Objective:
Put every line of the material below into a Markdown table with two columns, No. and Record. Number each line in No., and leave out any blank lines.

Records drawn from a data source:
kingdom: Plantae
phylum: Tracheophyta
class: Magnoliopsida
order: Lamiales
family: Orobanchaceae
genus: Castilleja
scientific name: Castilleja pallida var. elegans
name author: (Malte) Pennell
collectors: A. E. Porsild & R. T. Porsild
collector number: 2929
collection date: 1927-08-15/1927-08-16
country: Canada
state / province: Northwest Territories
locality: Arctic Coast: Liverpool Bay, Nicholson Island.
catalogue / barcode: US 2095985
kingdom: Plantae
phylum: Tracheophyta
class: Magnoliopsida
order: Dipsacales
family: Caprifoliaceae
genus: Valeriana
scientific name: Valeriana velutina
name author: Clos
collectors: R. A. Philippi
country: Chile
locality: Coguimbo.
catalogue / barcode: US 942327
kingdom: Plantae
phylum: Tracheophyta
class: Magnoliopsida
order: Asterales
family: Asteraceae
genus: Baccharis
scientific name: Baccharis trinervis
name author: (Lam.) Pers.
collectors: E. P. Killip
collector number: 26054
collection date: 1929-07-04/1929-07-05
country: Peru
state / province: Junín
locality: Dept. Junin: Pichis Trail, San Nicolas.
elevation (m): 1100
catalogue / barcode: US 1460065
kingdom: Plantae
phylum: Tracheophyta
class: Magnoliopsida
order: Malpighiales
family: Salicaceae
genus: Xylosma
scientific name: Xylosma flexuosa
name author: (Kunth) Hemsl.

Answer to the problem:
| No. | Record |
|---|---|
| 1 | kingdom: Plantae |
| 2 | phylum: Tracheophyta |
| 3 | class: Magnoliopsida |
| 4 | order: Lamiales |
| 5 | family: Orobanchaceae |
| 6 | genus: Castilleja |
| 7 | scientific name: Castilleja pallida var. elegans |
| 8 | name author: (Malte) Pennell |
| 9 | collectors: A. E. Porsild & R. T. Porsild |
| 10 | collector number: 2929 |
| 11 | collection date: 1927-08-15/1927-08-16 |
| 12 | country: Canada |
| 13 | state / province: Northwest Territories |
| 14 | locality: Arctic Coast: Liverpool Bay, Nicholson Island. |
| 15 | catalogue / barcode: US 2095985 |
| 16 | kingdom: Plantae |
| 17 | phylum: Tracheophyta |
| 18 | class: Magnoliopsida |
| 19 | order: Dipsacales |
| 20 | family: Caprifoliaceae |
| 21 | genus: Valeriana |
| 22 | scientific name: Valeriana velutina |
| 23 | name author: Clos |
| 24 | collectors: R. A. Philippi |
| 25 | country: Chile |
| 26 | locality: Coguimbo. |
| 27 | catalogue / barcode: US 942327 |
| 28 | kingdom: Plantae |
| 29 | phylum: Tracheophyta |
| 30 | class: Magnoliopsida |
| 31 | order: Asterales |
| 32 | family: Asteraceae |
| 33 | genus: Baccharis |
| 34 | scientific name: Baccharis trinervis |
| 35 | name author: (Lam.) Pers. |
| 36 | collectors: E. P. Killip |
| 37 | collector number: 26054 |
| 38 | collection date: 1929-07-04/1929-07-05 |
| 39 | country: Peru |
| 40 | state / province: Junín |
| 41 | locality: Dept. Junin: Pichis Trail, San Nicolas. |
| 42 | elevation (m): 1100 |
| 43 | catalogue / barcode: US 1460065 |
| 44 | kingdom: Plantae |
| 45 | phylum: Tracheophyta |
| 46 | class: Magnoliopsida |
| 47 | order: Malpighiales |
| 48 | family: Salicaceae |
| 49 | genus: Xylosma |
| 50 | scientific name: Xylosma flexuosa |
| 51 | name author: (Kunth) Hemsl. |